How to complete this task: A line below contains "2) mouse base shell [115,531,304,688]", and a later one contains "4) circuit board [579,754,681,908]". Repeat both, with every line between them, exactly.

(Stored data)

Segment Open

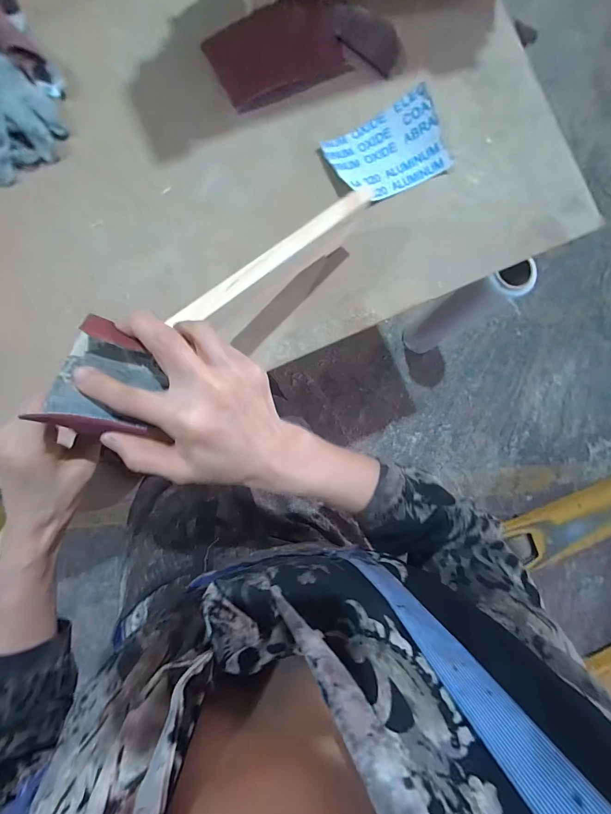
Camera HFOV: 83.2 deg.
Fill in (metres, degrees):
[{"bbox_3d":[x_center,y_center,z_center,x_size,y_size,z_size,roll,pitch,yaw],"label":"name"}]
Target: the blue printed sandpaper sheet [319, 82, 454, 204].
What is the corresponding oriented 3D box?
[{"bbox_3d":[0.101,-0.314,0.417,0.140,0.035,0.095,-28,90,-6],"label":"blue printed sandpaper sheet"}]

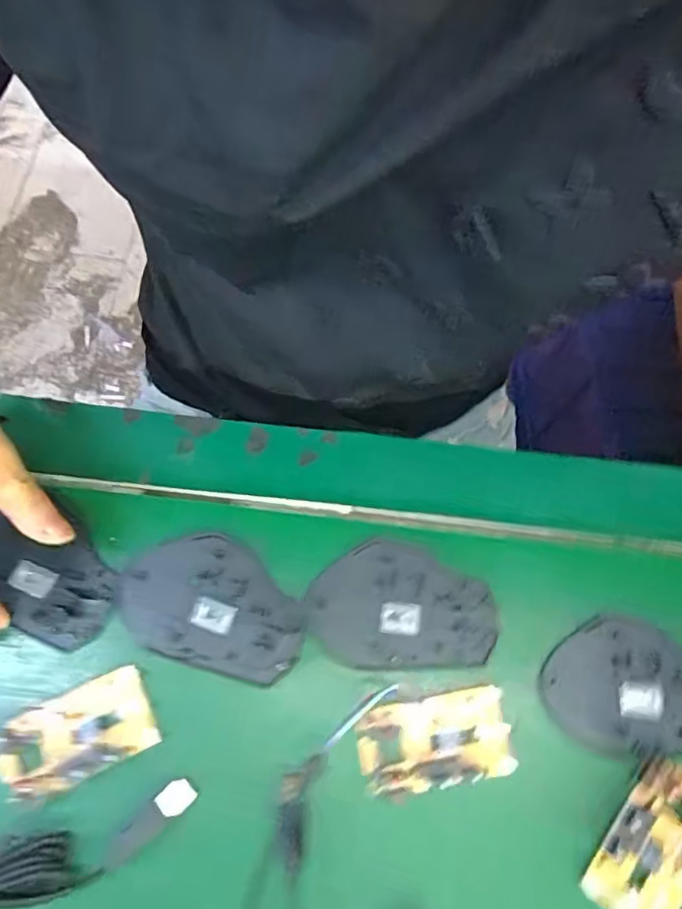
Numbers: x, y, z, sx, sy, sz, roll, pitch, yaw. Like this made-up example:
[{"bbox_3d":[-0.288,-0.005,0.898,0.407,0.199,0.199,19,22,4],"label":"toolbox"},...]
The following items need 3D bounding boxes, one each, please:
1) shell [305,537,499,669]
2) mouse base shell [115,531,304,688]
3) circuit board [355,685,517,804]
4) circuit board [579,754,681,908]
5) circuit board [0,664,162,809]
[{"bbox_3d":[0.035,0.089,0.335,0.108,0.006,0.070,-1,69,-3],"label":"shell"},{"bbox_3d":[-0.075,0.087,0.333,0.108,0.006,0.072,18,69,5],"label":"mouse base shell"},{"bbox_3d":[0.051,0.157,0.306,0.081,0.006,0.044,-8,69,-5],"label":"circuit board"},{"bbox_3d":[0.166,0.206,0.293,0.044,0.008,0.082,39,72,12],"label":"circuit board"},{"bbox_3d":[-0.143,0.150,0.300,0.079,0.013,0.045,-23,71,-11],"label":"circuit board"}]

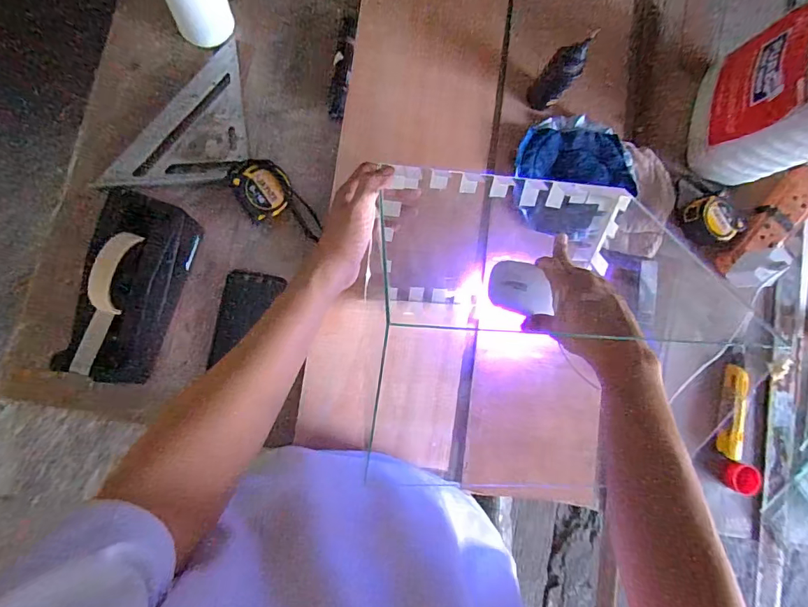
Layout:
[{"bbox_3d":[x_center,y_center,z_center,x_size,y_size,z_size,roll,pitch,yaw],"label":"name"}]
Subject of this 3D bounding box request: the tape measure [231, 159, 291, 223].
[{"bbox_3d":[-0.171,-0.139,0.548,0.061,0.039,0.062,-27,90,-8],"label":"tape measure"}]

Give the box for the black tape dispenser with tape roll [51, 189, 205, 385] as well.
[{"bbox_3d":[-0.295,-0.015,0.483,0.071,0.116,0.196,17,84,-5],"label":"black tape dispenser with tape roll"}]

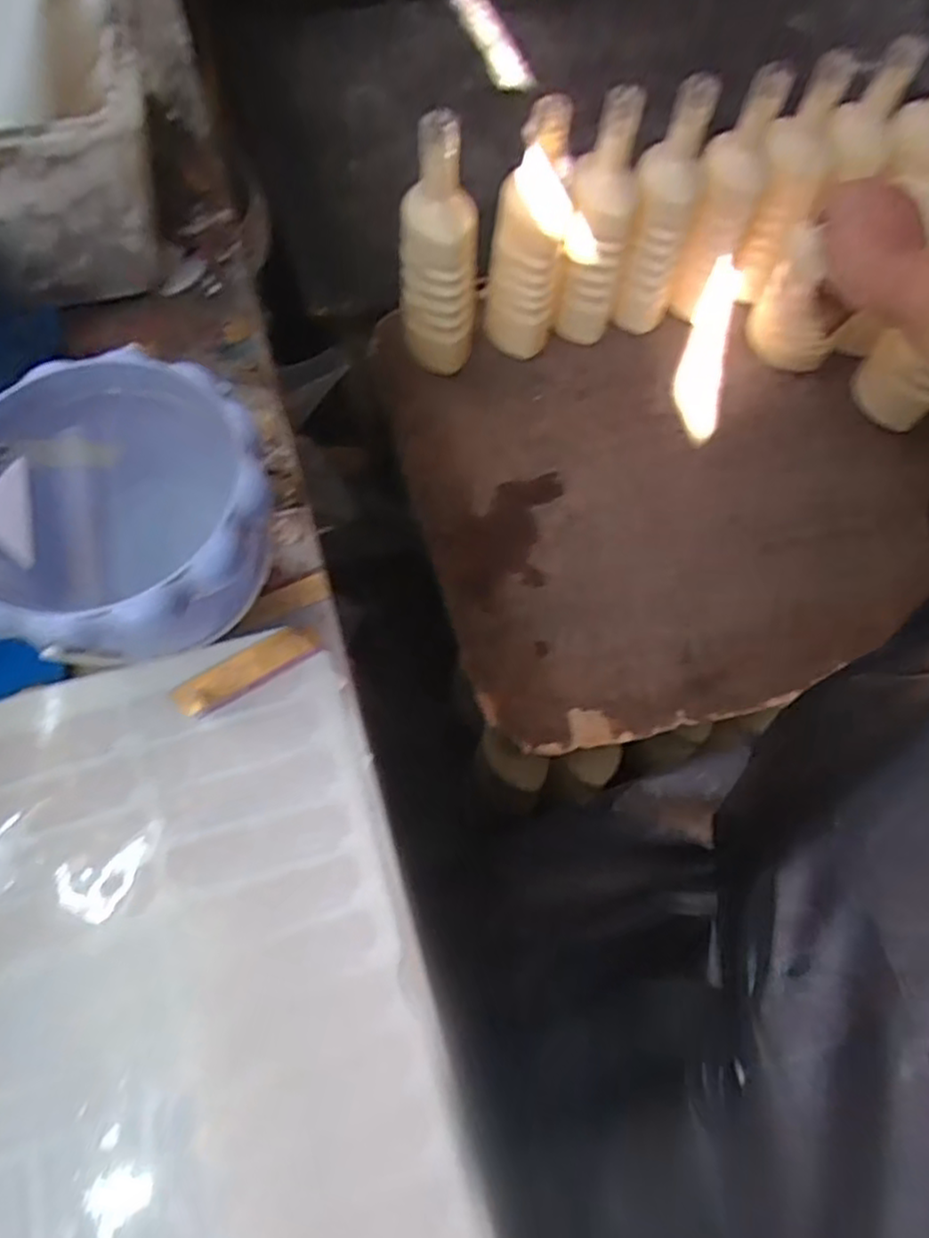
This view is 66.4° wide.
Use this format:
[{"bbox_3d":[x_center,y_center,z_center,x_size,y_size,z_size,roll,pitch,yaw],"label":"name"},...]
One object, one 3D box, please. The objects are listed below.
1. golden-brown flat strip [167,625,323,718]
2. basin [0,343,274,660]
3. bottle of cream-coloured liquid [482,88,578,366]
[{"bbox_3d":[-0.123,0.028,0.405,0.083,0.005,0.020,-30,71,-15],"label":"golden-brown flat strip"},{"bbox_3d":[-0.179,-0.042,0.376,0.145,0.107,0.147,1,66,-3],"label":"basin"},{"bbox_3d":[0.067,-0.396,0.736,0.075,0.232,0.078,7,65,0],"label":"bottle of cream-coloured liquid"}]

Segment Closed

Worked solution:
2) mouse base shell [115,531,304,688]
3) circuit board [355,685,517,804]
4) circuit board [579,754,681,908]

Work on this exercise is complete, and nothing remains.